§ 本文抜粋:
----

2台セットの「HUAWEI WiFi Mesh 3」

改善点は2年前からそのまま

 まずは改善点から。

 2年前(2020年3月)、本連載で「HUAWEI WiFi WS5200」をレビューしたが、そのときに指摘した改善点が、今回の「HUAWEI WiFi Mesh 3」でも、そのままだったので、同じことをもう一度記しておく。

MRUの値

 MRUの値が標準で「1492」に設定されている。日本でユーザーが多いフレッツシリーズの回線では、MRUは「1454」なので、標準値を変更するのが難しくても、設定用アプリなどで値の変更について一言触れるべき。

IPv6対応

 MAP-EやDS-LiteなどのIPv4 over IPv6に対応していないのは、海外製品では珍しくないので仕方がないとしても、PPPoEとの組み合わせでIPv6が利用できない。

 IPv6はWAN側の構成に依存する仕様のため、インターネット接続にPPPoEを指定すると、PPPoEからIPv6を取得しようとする。日本は、IPoE方式でIPv6が配布されるケースが多いので、この設定は見直すべき。

----

§ 提供データ:

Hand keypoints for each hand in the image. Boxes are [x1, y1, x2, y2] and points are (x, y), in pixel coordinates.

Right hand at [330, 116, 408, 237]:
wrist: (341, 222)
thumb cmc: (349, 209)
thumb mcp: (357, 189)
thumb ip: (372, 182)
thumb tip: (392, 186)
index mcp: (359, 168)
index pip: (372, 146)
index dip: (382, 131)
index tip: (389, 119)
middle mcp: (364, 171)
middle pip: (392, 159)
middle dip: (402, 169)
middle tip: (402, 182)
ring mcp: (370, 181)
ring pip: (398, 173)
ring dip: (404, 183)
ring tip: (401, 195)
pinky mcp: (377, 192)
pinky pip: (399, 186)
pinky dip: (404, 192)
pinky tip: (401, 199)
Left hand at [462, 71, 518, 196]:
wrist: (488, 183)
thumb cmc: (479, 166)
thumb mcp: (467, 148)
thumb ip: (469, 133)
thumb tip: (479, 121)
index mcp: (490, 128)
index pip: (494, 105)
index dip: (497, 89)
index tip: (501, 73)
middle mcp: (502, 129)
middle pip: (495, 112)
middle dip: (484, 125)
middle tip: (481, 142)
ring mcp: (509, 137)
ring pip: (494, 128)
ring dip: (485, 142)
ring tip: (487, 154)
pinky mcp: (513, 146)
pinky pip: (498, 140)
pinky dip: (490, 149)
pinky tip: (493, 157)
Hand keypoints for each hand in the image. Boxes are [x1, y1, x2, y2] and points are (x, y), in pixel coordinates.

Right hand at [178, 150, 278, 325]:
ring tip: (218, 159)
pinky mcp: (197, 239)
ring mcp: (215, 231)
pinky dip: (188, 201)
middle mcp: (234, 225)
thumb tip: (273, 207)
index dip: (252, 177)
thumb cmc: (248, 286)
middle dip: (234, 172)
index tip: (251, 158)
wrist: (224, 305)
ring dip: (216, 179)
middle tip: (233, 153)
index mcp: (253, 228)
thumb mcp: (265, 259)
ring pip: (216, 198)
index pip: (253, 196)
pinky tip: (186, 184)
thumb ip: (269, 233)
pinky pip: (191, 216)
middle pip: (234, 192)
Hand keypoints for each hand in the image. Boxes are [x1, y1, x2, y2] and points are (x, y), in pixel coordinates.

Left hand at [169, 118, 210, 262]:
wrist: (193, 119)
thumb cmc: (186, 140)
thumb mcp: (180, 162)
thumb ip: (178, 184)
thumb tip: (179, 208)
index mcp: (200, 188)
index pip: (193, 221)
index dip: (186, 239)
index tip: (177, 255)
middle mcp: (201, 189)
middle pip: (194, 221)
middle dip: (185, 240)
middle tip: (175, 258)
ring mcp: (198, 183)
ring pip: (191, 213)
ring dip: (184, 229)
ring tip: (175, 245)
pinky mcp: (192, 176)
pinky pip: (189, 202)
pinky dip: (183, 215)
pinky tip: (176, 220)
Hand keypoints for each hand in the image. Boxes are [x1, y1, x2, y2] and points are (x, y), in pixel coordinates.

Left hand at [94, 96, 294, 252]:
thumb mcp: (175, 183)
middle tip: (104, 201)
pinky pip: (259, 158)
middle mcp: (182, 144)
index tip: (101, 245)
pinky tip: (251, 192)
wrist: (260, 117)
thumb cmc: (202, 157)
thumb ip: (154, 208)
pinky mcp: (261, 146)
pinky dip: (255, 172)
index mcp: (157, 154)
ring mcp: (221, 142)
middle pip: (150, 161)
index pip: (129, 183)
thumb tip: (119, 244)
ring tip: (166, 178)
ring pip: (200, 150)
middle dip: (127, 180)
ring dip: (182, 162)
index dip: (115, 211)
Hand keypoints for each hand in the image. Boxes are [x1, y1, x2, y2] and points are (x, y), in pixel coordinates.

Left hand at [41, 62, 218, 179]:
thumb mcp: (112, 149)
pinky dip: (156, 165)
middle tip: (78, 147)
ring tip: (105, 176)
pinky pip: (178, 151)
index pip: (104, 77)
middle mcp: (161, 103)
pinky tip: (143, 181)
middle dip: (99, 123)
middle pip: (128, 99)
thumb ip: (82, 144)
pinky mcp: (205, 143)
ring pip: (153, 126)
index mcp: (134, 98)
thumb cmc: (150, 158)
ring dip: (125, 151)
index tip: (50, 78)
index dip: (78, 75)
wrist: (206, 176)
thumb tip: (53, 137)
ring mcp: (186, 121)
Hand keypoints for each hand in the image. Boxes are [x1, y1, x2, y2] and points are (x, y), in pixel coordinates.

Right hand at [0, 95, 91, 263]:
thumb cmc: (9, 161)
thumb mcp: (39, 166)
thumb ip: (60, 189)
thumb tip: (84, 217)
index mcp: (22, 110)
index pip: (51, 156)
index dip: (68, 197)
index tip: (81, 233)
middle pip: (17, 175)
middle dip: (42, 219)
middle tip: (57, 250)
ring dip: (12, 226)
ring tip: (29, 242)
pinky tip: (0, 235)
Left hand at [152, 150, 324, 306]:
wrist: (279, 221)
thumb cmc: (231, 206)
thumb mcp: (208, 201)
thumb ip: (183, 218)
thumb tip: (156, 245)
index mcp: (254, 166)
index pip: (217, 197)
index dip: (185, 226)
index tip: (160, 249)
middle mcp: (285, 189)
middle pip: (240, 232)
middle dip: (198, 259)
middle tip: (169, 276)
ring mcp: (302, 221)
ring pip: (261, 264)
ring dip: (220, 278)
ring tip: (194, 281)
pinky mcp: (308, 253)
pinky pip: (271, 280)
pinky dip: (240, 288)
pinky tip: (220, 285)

----

§ 課題: 本文抜粋によると、「HUAWEI WiFi Mesh 3」のMRUは標準でどの値に設定されているか答えよ。

§ 解答: 「1492」に設定されている。